TO DO
Below is a listing; restate from it, character for character, the lines beginning at the line holding "left eye: (435, 121)" and ending at the line holding "left knee: (67, 501)", both included.

DATA FOR THIS TASK
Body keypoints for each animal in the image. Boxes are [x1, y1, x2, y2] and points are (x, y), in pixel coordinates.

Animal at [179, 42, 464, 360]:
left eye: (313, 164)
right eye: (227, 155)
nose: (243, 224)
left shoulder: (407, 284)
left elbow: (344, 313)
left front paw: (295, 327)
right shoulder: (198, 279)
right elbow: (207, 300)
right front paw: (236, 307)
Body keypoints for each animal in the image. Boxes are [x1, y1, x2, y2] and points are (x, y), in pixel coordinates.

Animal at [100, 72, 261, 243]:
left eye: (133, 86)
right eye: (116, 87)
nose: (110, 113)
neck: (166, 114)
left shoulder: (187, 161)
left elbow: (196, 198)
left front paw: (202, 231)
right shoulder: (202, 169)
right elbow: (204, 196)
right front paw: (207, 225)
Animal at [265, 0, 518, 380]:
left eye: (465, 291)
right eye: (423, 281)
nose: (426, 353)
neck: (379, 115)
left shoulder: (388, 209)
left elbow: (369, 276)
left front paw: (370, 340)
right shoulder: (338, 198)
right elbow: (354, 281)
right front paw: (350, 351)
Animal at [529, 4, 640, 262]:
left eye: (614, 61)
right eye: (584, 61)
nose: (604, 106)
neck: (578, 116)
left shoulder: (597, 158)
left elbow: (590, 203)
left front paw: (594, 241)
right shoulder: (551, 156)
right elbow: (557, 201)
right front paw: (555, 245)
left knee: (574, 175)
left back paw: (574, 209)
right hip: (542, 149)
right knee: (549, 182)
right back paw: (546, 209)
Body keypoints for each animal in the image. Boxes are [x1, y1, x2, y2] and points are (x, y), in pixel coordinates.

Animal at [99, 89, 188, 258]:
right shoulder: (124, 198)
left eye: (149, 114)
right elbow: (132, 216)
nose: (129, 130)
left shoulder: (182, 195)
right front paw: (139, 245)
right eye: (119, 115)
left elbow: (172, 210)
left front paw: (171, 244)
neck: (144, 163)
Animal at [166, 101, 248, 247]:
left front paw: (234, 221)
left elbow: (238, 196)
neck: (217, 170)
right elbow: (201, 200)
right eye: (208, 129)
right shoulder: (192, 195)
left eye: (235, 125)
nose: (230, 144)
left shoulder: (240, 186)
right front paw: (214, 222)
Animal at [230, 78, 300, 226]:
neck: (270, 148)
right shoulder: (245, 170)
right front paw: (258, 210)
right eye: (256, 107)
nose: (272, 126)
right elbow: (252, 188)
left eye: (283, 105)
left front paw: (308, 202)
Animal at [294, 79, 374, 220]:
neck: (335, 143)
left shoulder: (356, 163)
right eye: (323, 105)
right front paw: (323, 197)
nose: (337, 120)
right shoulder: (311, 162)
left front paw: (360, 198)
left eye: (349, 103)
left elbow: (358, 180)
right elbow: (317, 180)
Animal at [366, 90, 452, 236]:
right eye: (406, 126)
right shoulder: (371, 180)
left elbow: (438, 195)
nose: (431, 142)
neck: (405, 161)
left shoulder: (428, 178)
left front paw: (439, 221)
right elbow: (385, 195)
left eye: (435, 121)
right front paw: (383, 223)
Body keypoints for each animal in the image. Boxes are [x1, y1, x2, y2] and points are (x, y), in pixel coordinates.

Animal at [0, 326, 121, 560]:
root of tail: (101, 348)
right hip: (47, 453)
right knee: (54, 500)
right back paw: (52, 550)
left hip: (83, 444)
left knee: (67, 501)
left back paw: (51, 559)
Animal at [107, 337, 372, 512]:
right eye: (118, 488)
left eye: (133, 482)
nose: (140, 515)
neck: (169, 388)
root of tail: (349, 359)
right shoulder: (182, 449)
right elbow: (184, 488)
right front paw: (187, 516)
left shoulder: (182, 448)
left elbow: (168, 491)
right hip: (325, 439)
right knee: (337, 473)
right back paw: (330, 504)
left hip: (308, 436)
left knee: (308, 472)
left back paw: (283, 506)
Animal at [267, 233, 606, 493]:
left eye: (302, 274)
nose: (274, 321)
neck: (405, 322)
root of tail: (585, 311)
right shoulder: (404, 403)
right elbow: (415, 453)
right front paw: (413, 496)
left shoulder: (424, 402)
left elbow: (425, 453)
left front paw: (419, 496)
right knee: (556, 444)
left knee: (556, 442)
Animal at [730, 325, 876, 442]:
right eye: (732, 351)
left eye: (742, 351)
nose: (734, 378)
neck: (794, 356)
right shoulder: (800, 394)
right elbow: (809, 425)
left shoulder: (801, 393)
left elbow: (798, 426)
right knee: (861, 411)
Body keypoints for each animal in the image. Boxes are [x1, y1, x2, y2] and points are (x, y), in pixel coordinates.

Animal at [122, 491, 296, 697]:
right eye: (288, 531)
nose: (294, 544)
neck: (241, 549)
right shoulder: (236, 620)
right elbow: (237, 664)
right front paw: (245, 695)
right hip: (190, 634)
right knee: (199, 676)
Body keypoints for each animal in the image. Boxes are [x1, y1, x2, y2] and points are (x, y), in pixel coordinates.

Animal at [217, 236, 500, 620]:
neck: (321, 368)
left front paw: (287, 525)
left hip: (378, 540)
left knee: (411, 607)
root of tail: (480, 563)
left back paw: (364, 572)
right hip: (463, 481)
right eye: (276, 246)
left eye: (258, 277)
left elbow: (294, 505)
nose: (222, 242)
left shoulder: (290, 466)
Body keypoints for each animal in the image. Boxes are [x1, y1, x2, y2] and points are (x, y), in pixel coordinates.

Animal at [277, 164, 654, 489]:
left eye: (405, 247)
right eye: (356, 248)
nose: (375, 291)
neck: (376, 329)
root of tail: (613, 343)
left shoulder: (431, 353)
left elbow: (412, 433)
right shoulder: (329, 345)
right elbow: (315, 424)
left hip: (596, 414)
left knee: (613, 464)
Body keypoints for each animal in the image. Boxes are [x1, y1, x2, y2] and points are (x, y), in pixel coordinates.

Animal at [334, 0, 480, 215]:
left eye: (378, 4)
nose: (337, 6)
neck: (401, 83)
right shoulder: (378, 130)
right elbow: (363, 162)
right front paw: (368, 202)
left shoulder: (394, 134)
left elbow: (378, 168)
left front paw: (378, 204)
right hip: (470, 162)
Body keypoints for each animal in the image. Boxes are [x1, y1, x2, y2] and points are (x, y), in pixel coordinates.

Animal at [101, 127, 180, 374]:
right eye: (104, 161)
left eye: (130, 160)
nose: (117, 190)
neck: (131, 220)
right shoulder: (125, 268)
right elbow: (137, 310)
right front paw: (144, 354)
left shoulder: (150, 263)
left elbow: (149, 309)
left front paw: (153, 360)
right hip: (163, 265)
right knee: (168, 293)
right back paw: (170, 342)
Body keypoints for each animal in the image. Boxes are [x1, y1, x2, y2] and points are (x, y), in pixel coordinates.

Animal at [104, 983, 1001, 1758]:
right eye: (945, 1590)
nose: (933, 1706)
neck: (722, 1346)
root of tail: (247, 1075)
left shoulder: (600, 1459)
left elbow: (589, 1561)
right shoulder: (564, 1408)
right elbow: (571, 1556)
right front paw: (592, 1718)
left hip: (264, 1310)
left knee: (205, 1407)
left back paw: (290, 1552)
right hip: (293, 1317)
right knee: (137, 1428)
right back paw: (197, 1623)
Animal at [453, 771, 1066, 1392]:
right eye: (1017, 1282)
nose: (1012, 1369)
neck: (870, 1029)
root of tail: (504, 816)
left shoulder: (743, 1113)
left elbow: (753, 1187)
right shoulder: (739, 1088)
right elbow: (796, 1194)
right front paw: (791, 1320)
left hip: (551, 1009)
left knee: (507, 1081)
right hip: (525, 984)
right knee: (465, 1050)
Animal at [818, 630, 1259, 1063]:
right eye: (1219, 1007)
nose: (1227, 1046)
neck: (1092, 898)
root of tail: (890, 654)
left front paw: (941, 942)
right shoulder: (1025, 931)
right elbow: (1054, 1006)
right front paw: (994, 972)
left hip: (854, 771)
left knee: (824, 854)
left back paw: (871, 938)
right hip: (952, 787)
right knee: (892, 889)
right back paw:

RESPONSE AREA
left eye: (435, 121)
right front paw: (383, 223)
Body keypoints for each animal in the image. Boxes are [x1, y1, x2, y2] and points are (x, y), in pixel coordinates.

Animal at [0, 326, 121, 560]:
root of tail: (101, 348)
right hip: (47, 453)
right knee: (54, 500)
right back paw: (52, 550)
left hip: (83, 444)
left knee: (67, 501)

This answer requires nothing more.